What you are saying is true for cable companies that want to move into that environment. I have seen nothing like that from pure streaming providers like DirecTV Now or others. I would expect a lot of them would like more mechanisms to sell their services. They do not have the complete infrastructure of a Comcast or Verizon.

I could see a partnership between DirecTV Now and Tivo being beneficial to both. Interestingly, DirecTV has now shown any plans to use their own hardware for streaming customers. They really should. They could merge streaming with OTA on their Genie series and do what is being suggested for Tivo.


----------



## TonyD79 (Jan 4, 2002)

Thom said:


> You weren't asking me, but DirecTV supplied me with a free Roku Premiere when I dropped my 20+ years satellite DirecTV subscription (too expensive at $176/month) but signed up for DirecTV Now at $35/month. I use the Roku mainly, but sometimes use a Playstation for DirecTV Now.
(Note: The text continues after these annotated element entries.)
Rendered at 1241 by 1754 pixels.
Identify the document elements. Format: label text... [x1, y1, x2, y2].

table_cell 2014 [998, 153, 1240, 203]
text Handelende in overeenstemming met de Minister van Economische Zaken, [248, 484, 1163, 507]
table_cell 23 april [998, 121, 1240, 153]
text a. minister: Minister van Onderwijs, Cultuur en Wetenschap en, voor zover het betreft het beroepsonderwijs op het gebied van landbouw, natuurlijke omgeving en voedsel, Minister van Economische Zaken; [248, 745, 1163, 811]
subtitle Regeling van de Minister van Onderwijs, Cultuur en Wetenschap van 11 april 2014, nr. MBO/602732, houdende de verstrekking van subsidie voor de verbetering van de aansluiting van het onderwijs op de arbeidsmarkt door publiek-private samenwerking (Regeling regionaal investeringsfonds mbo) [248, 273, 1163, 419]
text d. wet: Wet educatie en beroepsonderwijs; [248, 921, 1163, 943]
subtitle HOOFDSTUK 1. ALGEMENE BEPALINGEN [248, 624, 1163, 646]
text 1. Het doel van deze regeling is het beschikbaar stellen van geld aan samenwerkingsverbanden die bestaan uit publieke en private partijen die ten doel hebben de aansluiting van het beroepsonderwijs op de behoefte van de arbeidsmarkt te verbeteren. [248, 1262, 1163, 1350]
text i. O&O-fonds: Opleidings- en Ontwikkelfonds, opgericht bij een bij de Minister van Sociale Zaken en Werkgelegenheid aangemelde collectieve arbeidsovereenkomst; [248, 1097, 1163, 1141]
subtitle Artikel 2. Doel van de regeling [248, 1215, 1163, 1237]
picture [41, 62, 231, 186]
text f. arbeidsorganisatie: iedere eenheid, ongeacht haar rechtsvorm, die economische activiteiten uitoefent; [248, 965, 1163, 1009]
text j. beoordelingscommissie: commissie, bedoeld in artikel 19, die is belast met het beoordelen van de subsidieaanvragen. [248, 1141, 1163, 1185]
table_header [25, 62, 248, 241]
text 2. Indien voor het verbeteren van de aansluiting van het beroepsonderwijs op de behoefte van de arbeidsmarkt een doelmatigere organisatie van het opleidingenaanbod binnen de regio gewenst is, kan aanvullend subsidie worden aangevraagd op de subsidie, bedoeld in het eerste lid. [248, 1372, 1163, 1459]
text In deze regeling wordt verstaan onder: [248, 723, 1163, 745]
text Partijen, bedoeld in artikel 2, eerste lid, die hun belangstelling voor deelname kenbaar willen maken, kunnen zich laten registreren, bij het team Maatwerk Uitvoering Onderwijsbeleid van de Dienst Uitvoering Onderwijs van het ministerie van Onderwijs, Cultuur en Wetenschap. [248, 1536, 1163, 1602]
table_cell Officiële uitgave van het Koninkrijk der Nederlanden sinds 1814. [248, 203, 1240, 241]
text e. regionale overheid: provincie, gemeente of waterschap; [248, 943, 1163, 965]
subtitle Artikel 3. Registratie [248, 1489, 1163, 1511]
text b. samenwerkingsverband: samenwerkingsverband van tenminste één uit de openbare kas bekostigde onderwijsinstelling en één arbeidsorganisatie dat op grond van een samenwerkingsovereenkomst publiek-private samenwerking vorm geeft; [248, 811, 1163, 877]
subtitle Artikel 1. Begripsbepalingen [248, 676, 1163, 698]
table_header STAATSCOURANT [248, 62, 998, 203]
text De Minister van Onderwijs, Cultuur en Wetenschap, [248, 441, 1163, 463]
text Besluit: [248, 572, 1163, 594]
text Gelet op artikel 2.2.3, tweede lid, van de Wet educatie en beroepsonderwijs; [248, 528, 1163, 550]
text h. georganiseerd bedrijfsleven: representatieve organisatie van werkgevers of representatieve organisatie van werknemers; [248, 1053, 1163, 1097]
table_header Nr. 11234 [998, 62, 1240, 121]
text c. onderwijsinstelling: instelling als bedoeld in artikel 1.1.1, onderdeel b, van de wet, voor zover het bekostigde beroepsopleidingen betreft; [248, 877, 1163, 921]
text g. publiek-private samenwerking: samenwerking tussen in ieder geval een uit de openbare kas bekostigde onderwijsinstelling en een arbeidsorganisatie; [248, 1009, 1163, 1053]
I got a free Apple TV with my DirecTV Now. It works very well for it. I just got the newest Roku and it is almost as good. My previous Roku is just so-so with DirecTV Now. Lots of buffering. And my oldest wouldn't even load the app.


----------



## atmuscarella (Oct 11, 2005)

TonyD79 said:


> What you are saying is true for cable companies that want to move into that environment. I have seen nothing like that from pure streaming providers like DirecTV Now or others. I would expect a lot of them would like more mechanisms to sell their services. They do not have the complete infrastructure of a Comcast or Verizon.


I am not sure what you are thinking, but *NO* Streaming service has given anyone including TiVo access to their service/content the way TiVo gets access to QAM cable content as currently required by the FCC.



TonyD79 said:


> I could see a partnership between DirecTV Now and Tivo being beneficial to both. Interestingly, DirecTV has now shown any plans to use their own hardware for streaming customers. They really should. They could merge streaming with OTA on their Genie series and do what is being suggested for Tivo.


There is a big difference between partnering via providing a DirecTV Now app which does not allow TiVo to control the UI and the content and partnering via giving TiVo direct access to the service which allows TiVo to control the UI and the content. There is zero reason to believe DirectTV Now or any other video provider is going to allow any third party to directly access and control of their content unless required to by the FCC.


----------